Gandhi of Samco Mutual Fund offered a different view. He said that looking at a 20-year history from 2005 to 2025, and doing a rolling comparison of returns rather than a point-to-point one, momentum has generated a 7.88% alpha over the Nifty 50 index on a five-year rolling basis. Quality has generated a 4% alpha, and value a 2.43% alpha over the same period.
Gandhi also said five-year rolling returns for momentum show it has outperformed the benchmark 98.2% of the time.
Who should invest—and how much
A savvy investor who understands the role of passive and active strategies can use momentum funds to add sharper focus to their portfolio, said Anand Vardarajan, chief business officer, at Tata Asset Management.
“Unlike passive funds, which simply mimic the index and include both winners and losers, momentum funds apply specific filters to identify stocks with strong recent performance.

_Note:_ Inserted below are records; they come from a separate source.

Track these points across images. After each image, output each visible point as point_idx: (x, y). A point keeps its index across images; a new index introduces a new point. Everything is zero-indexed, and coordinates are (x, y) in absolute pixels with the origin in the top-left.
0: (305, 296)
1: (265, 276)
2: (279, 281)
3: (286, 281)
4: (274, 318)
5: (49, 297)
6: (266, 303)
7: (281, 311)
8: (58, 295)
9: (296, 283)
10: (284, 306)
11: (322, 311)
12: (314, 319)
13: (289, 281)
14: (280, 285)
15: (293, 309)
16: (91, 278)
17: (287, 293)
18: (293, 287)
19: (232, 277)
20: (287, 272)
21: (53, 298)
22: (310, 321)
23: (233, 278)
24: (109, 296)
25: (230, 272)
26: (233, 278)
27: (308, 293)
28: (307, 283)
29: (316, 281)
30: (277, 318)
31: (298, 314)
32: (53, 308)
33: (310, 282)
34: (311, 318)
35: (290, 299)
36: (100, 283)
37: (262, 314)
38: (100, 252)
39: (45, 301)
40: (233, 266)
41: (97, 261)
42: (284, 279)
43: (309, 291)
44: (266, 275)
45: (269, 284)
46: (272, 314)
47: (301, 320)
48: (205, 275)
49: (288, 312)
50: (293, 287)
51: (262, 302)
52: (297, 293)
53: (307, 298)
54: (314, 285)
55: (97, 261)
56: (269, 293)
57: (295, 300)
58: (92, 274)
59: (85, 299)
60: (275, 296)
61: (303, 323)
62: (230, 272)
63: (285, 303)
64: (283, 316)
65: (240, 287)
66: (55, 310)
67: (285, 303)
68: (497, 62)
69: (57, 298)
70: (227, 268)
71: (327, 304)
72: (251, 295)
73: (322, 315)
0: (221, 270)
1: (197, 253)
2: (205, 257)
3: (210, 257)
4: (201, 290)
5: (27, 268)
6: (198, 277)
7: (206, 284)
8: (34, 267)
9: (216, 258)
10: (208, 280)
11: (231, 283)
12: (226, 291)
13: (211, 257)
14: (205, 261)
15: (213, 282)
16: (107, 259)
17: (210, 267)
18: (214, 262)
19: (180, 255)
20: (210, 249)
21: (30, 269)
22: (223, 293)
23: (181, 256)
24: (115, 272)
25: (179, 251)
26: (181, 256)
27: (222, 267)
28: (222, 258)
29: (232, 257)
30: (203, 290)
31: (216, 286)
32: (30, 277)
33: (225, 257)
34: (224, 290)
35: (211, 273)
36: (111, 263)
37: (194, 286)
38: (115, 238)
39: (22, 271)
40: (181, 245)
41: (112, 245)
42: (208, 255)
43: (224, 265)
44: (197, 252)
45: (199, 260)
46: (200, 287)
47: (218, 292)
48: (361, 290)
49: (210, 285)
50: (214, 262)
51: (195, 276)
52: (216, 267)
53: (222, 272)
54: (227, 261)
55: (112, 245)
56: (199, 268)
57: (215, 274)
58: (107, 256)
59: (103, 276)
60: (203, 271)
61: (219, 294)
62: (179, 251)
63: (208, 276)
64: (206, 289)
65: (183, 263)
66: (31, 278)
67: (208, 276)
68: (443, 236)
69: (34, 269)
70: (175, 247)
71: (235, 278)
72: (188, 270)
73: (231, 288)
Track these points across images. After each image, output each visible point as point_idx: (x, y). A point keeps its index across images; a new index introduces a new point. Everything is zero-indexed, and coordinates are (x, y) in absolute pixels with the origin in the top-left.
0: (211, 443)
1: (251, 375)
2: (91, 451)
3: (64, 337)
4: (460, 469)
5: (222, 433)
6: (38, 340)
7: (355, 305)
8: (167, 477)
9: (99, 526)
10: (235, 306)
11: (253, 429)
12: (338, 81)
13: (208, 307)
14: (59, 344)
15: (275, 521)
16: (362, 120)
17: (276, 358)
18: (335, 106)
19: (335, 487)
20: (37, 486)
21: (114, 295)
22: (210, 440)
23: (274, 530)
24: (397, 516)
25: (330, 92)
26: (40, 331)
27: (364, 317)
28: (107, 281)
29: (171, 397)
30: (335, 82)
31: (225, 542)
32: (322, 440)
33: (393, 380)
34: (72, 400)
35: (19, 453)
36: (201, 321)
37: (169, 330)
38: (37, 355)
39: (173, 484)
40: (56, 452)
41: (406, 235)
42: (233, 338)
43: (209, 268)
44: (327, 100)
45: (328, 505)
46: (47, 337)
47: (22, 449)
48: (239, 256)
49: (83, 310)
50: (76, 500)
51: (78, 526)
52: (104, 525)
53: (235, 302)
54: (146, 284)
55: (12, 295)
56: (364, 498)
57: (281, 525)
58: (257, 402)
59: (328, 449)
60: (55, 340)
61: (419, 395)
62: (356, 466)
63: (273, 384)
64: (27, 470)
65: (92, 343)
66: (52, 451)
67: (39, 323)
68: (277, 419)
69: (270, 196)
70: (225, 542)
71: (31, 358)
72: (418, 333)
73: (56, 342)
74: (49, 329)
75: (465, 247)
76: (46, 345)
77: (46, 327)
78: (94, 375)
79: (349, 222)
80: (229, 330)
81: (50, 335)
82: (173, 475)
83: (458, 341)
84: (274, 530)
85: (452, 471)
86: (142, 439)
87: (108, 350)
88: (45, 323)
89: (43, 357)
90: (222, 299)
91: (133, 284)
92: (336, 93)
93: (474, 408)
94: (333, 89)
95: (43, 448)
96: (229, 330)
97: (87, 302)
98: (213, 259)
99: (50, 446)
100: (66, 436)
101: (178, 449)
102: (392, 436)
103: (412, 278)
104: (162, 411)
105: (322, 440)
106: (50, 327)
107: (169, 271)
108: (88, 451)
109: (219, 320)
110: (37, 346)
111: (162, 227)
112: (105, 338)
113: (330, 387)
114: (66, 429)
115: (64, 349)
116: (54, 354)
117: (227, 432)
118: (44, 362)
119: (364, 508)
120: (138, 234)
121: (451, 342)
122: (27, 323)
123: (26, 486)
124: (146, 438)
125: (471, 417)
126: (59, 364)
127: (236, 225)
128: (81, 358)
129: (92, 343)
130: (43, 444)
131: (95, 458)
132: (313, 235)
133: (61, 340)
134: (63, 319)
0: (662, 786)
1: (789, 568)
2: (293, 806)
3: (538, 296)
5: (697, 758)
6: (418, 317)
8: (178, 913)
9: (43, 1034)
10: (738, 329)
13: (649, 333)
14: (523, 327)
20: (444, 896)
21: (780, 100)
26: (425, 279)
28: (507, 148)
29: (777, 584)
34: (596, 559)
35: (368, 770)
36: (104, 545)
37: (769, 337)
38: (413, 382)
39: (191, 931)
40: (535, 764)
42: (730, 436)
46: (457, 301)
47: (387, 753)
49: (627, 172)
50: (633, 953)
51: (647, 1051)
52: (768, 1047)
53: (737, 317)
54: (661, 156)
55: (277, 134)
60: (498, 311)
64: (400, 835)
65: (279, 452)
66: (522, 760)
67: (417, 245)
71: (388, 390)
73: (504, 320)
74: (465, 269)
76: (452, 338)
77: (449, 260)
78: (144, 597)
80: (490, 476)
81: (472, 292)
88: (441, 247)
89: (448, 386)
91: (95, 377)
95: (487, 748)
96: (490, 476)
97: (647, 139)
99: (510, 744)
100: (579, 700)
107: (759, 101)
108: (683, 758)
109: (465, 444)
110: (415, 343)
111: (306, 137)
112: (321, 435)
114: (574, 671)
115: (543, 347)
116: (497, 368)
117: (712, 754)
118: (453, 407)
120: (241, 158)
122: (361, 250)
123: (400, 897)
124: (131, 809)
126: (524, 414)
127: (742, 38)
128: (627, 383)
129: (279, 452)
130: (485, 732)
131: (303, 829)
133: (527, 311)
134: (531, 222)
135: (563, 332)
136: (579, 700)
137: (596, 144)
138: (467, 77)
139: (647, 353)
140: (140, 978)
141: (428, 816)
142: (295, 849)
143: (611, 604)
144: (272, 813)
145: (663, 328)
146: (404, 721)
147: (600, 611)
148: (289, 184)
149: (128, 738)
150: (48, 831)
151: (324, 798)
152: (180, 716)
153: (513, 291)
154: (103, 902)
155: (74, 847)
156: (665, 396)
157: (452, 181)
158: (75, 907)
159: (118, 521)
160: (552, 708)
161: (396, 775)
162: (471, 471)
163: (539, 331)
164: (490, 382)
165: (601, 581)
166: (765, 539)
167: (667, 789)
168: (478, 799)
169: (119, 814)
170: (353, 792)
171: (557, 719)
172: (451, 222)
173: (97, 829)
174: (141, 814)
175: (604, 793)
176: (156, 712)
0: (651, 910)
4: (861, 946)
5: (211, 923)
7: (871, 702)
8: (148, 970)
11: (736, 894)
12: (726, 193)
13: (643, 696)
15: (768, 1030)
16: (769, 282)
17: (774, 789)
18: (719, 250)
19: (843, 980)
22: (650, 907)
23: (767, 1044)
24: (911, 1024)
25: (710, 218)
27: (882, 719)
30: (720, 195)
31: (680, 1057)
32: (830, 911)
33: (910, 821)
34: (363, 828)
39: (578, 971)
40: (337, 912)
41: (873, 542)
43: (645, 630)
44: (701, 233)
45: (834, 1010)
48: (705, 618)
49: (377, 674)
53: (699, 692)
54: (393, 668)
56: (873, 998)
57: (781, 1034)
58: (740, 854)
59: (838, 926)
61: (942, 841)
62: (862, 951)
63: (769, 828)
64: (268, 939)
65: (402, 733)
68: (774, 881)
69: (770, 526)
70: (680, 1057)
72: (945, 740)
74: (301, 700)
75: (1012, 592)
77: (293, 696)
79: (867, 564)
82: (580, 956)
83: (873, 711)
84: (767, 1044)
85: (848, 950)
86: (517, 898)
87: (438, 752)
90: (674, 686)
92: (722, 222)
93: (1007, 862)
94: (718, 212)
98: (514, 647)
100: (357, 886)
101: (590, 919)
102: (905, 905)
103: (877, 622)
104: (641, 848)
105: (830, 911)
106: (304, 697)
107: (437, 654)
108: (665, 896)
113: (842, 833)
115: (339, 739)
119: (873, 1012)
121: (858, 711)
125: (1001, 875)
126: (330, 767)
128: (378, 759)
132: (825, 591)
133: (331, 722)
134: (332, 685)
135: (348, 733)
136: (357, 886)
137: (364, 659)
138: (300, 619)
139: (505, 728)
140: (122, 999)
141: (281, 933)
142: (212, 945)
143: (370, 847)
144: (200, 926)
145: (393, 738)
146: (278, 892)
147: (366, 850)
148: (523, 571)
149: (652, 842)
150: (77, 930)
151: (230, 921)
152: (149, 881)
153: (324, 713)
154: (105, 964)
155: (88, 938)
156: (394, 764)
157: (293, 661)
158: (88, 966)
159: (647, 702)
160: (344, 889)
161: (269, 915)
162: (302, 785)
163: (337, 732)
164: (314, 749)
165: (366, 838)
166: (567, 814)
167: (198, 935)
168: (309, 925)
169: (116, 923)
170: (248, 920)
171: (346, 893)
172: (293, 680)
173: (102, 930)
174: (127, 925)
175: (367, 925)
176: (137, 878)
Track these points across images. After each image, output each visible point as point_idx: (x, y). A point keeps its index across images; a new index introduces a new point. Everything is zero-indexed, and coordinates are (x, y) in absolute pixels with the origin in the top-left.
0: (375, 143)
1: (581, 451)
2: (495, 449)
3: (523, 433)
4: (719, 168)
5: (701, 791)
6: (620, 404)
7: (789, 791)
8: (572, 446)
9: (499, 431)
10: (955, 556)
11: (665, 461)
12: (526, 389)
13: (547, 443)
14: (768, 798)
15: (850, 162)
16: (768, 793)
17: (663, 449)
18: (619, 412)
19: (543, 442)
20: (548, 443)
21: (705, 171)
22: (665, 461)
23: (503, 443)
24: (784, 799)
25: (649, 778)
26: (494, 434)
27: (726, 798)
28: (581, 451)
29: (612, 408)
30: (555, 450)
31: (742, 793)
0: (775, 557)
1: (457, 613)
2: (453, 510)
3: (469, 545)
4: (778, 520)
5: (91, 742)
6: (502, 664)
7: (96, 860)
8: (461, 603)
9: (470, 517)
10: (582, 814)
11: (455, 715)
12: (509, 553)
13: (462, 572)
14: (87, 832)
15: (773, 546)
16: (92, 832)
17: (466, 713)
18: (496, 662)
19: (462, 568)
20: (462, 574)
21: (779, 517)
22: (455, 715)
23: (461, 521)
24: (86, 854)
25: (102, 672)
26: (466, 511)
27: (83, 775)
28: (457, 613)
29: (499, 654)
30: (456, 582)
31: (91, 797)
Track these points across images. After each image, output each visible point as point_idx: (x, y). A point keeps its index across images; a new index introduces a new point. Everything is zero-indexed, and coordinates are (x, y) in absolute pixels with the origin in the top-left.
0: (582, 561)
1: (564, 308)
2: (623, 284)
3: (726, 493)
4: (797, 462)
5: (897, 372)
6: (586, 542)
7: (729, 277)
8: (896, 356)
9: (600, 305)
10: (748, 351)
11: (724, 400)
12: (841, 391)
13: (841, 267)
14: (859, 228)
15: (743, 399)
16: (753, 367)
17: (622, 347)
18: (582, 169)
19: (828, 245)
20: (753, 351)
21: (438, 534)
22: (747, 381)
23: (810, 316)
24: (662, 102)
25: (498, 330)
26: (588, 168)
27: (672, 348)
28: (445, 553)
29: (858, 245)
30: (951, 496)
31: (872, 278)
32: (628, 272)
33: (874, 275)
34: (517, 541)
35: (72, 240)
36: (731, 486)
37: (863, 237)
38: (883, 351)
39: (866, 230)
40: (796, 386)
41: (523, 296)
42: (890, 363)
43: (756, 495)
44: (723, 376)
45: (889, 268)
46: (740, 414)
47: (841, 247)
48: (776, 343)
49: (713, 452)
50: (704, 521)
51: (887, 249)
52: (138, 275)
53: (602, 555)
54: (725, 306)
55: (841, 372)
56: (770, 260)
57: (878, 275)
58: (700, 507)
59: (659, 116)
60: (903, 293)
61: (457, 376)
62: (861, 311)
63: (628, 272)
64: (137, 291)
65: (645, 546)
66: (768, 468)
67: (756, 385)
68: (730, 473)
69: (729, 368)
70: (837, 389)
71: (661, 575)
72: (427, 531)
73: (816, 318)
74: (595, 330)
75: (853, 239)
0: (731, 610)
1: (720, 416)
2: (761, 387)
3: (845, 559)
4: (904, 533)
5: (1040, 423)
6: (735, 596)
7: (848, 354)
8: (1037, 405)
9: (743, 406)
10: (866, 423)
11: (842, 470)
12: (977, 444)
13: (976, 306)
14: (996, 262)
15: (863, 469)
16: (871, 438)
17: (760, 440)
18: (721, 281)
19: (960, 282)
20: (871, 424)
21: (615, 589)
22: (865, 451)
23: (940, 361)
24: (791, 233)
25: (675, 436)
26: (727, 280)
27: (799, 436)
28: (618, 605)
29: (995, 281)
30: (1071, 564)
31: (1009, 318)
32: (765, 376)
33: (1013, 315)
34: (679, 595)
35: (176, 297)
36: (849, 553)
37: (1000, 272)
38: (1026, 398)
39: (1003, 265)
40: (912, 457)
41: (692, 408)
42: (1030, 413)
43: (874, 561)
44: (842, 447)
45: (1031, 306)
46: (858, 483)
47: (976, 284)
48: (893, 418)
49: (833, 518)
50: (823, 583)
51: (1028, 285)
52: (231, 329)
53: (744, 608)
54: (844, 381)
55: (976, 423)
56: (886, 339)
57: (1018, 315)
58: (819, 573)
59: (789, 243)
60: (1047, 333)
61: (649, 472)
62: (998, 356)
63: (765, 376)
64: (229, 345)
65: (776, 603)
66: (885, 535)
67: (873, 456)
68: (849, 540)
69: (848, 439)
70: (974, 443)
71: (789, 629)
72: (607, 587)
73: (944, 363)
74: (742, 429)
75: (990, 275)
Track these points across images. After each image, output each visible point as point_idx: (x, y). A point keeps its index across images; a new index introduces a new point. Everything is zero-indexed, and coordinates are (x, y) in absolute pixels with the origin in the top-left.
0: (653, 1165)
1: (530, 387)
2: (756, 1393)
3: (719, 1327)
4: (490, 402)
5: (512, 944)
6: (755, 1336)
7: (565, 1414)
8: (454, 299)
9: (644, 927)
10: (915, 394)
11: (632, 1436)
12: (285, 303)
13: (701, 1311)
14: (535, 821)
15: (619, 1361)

By analyzing the index through a momentum lens, these funds offer a more refined selection based on historical performance trends,” Vardarajan added.
Bembalkar from Union AMC said investors should approach momentum funds with a long-term horizon of at least five years. He recommended entering and exiting via the SIP or STP route, and limiting total thematic fund exposure. Within a portfolio, momentum funds could have a 5-10% allocation, he said.